The color scale chosen was a linear lightness scale from white to red or white to blue, due to the continuous nature of percentage data. Each variable's scale is customized to show contrast in their respective value ranges. Some variables have narrower ranges and some have wider ones. For example, adult diabetes rate ranges from 0 to 20%, while poverty rate ranges from 0 to 50%. All ranges start at 0. The variety of ranges is necessary so that the colors of the map can display meaningful change and patterns for the different variables.
In addition to the map, we added a scatterplot showing the relationship between the two variables for each county. We also included a linear regression line to indicate the overall trend in the data. While we would have liked to include p-values and R-Squared values for the linear regression, we were unable to find the proper tool with which to calculate these values on our webpage.
Finally, we included two textboxes: one containing the exact definitions of the variables currently selected, and one that displays details about a county when hovered over on the map. The details included are the county name, state, diabetes rate, obesity rate, and the variables currently selected (if different from the above). This allows the user to discover more specific information about each county to understand the underlying distribution of data better. We chose to include this data in a textbox on the side so the user can view this information without disturbing their overall view of the display.
The “About” section, this section, is to provide users with a deeper understanding of our data, design, and process.
Our team has 3 members. We worked together to choose the dataset and specify which parts of it we wanted to use. Together, we decided we wanted to visualize the data on a map. We split the development among the three of us. For the prototype, Jessica created the initial map visualization and added visualization of one variable. Boren added the remaining variables and added a dropdown menu for interaction so the user can visualize different variable on the map. Hao worked on getting our data into a JSON, beautifying our design and helped fix a few bugs that arose which took about 10 hours total. Since then, we worked together to improve our design.
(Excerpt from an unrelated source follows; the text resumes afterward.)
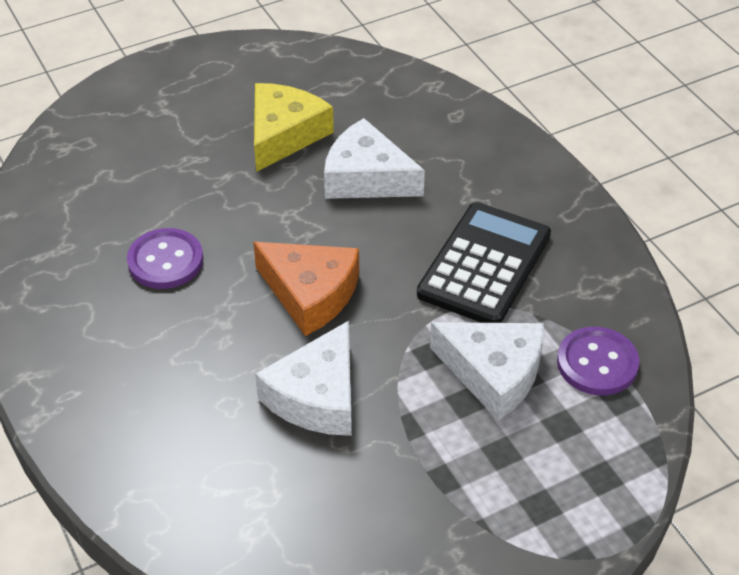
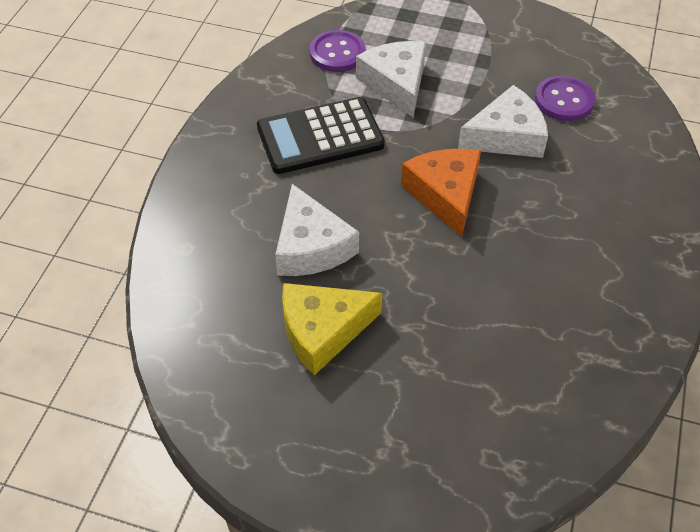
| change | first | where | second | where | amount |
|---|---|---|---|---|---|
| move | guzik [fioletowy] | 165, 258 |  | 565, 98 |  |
Hao took on the feat of adding a second layer to our map and a slider bar, importing new variables, editing the legends, and re-styling our entire page. Jessica added in the county details hover data, information to guide the user through the visualization, and the “Learn” section. Boren added in the trendline and linear regression line. This has project has been labor intensive and highly rewarding. We hope it helps improve people’s understanding of diabetes rates, obesity rates, and other factors.